→ Tasks to complete
**A)** In the documentation on projective and injective objects, what two arguments does ProjectiveLift take?
**B)** Extend the documentation on projective and injective objects from its last line onward.

→ Text section
Returns: a morphism in \mathrm{Hom}(P,A)

The arguments are an object A and a projective object P that equals the output of \mathrm{SomeProjectiveObject}(A). The output is an epimorphism \pi: P \rightarrow A.

##### 4.7-4 ProjectiveLift
 ‣ ProjectiveLift( pi, epsilon ) ( operation )

Returns: a morphism in \mathrm{Hom}(P,B)

The arguments are a morphism \pi: P \rightarrow A with P a projective, and an epimorphism \epsilon: B \rightarrow A. The output is a morphism \lambda: P \rightarrow B such that \epsilon \circ \lambda = \pi.

 ‣ AddSomeProjectiveObject( C, F ) ( operation )

Returns: nothing

The arguments are a category C and a function F. This operation adds the given function F to the category for the basic operation SomeProjectiveObject. F: A \mapsto P.

 ‣ AddEpimorphismFromSomeProjectiveObject( C, F ) ( operation )

Returns: nothing

The arguments are a category C and a function F. This operation adds the given function F to the category for the basic operation EpimorphismFromSomeProjectiveObject. F: A \mapsto \pi.

 ‣ AddEpimorphismFromSomeProjectiveObjectWithGivenSomeProjectiveObject( C, F ) ( operation )

Returns: nothing

The arguments are a category C and a function F. This operation adds the given function F to the category for the basic operation AddEpimorphismFromSomeProjectiveObjectWithGivenSomeProjectiveObject. F: (A,P) \mapsto \pi.

 ‣ AddProjectiveLift( C, F ) ( operation )

Returns: nothing

The arguments are a category C and a function F. This operations adds the given function F to the category for the basic operation ProjectiveLift. The function F maps a pair (\pi, \epsilon) to a projective lift \lambda.

#### 4.8 Injectives

For a given object A in an abelian category having enough injectives, the following commands allow us to compute some injective object I together with a monomorphism \iota: A \rightarrow I.

##### 4.8-1 SomeInjectiveObject
 ‣ SomeInjectiveObject( A ) ( attribute )

Returns: an object

The argument is an object A. The output is some injective object I for which there exists a monomorphism \iota: A \rightarrow I.

##### 4.8-2 MonomorphismIntoSomeInjectiveObject
 ‣ MonomorphismIntoSomeInjectiveObject( A ) ( attribute )

Returns: a morphism in \mathrm{Hom}(I,A)

The argument is an object A. The output is a monomorphism \iota: A \rightarrow I with I an injective object that equals the output of \mathrm{SomeInjectiveObject}(A).

##### 4.8-3 MonomorphismIntoSomeInjectiveObjectWithGivenSomeInjectiveObject
 ‣ MonomorphismIntoSomeInjectiveObjectWithGivenSomeInjectiveObject( A, I ) ( operation )

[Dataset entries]

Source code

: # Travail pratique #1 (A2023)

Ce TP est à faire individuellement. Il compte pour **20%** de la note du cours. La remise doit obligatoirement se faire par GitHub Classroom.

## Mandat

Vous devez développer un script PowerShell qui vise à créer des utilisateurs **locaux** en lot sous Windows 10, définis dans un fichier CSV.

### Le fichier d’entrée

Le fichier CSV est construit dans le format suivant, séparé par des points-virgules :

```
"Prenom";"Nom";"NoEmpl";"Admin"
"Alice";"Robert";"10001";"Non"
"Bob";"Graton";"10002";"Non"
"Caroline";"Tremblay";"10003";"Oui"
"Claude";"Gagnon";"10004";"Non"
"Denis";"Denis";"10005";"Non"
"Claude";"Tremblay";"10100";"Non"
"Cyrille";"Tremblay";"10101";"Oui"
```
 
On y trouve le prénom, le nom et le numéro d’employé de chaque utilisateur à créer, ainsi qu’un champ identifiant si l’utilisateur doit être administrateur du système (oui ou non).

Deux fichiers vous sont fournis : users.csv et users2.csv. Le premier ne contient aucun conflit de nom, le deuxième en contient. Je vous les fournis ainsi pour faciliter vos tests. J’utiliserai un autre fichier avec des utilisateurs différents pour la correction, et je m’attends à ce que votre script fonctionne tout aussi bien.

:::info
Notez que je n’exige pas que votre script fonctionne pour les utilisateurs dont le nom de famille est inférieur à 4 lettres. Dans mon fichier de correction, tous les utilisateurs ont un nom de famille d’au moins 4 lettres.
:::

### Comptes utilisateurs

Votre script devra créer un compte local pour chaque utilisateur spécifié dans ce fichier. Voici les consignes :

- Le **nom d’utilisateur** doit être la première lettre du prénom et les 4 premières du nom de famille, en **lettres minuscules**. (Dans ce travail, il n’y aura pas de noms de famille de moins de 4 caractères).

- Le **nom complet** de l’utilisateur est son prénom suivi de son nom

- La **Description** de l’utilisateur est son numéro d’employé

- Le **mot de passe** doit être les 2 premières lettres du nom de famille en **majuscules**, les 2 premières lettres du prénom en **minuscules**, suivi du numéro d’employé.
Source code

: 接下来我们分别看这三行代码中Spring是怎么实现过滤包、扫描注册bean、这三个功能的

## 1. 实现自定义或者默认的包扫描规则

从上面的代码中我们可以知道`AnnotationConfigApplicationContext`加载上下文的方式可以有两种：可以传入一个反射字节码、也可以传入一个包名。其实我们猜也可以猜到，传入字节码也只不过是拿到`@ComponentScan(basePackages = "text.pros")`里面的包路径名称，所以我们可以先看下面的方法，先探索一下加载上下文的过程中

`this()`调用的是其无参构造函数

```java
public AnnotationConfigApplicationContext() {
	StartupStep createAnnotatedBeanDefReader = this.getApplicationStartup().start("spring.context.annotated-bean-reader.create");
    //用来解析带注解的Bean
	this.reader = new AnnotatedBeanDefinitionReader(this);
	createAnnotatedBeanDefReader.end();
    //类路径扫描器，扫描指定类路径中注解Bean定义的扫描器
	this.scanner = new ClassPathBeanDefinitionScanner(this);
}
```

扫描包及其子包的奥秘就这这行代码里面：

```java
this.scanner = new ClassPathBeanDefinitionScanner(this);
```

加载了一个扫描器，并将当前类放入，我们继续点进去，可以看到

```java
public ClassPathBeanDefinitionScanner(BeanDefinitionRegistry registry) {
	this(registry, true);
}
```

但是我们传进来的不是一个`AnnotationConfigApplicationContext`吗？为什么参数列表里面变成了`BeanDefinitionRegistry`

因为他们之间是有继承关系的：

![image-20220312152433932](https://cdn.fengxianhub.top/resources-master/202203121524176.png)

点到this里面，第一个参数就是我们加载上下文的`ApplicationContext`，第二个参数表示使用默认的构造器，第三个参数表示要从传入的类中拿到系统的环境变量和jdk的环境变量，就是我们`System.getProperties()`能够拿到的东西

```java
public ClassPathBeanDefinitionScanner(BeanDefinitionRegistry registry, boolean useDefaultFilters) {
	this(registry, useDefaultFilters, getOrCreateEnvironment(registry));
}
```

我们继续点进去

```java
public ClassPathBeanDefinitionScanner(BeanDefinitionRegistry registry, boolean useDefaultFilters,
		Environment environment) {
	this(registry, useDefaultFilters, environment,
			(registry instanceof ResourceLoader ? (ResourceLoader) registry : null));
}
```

→ Responses to the exercise
**A)** A morphism π: P → A with P projective, and an epimorphism ε: B → A.

**B)**
Returns: a morphism in \mathrm{Hom}(I,A)

The arguments are an object A and an injective object I that equals the output of \mathrm{SomeInjectiveObject}(A). The output is a monomorphism \iota: A \rightarrow I.

##### 4.8-4 InjectiveColift
 ‣ InjectiveColift( \iota, \beta ) ( operation )

Returns: a morphism in \mathrm{Hom}(A,I)

The arguments are a morphism \iota: B \rightarrow A and \beta: B \rightarrow I where I is an injective object. The output is a morphism \lambda: A \rightarrow I such that \lambda \circ \iota = \beta.

 ‣ AddSomeInjectiveObject( C, F ) ( operation )

Returns: nothing

The arguments are a category C and a function F. This operation adds the given function F to the category for the basic operation SomeInjectiveObject. F: A \mapsto I.

 ‣ AddMonomorphismIntoSomeInjectiveObject( C, F ) ( operation )

Returns: nothing

The arguments are a category C and a function F. This operation adds the given function F to the category for the basic operation MonomorphismIntoSomeInjectiveObject. F: A \mapsto \pi.

 ‣ AddMonomorphismIntoSomeInjectiveObjectWithGivenSomeInjectiveObject( C, F ) ( operation )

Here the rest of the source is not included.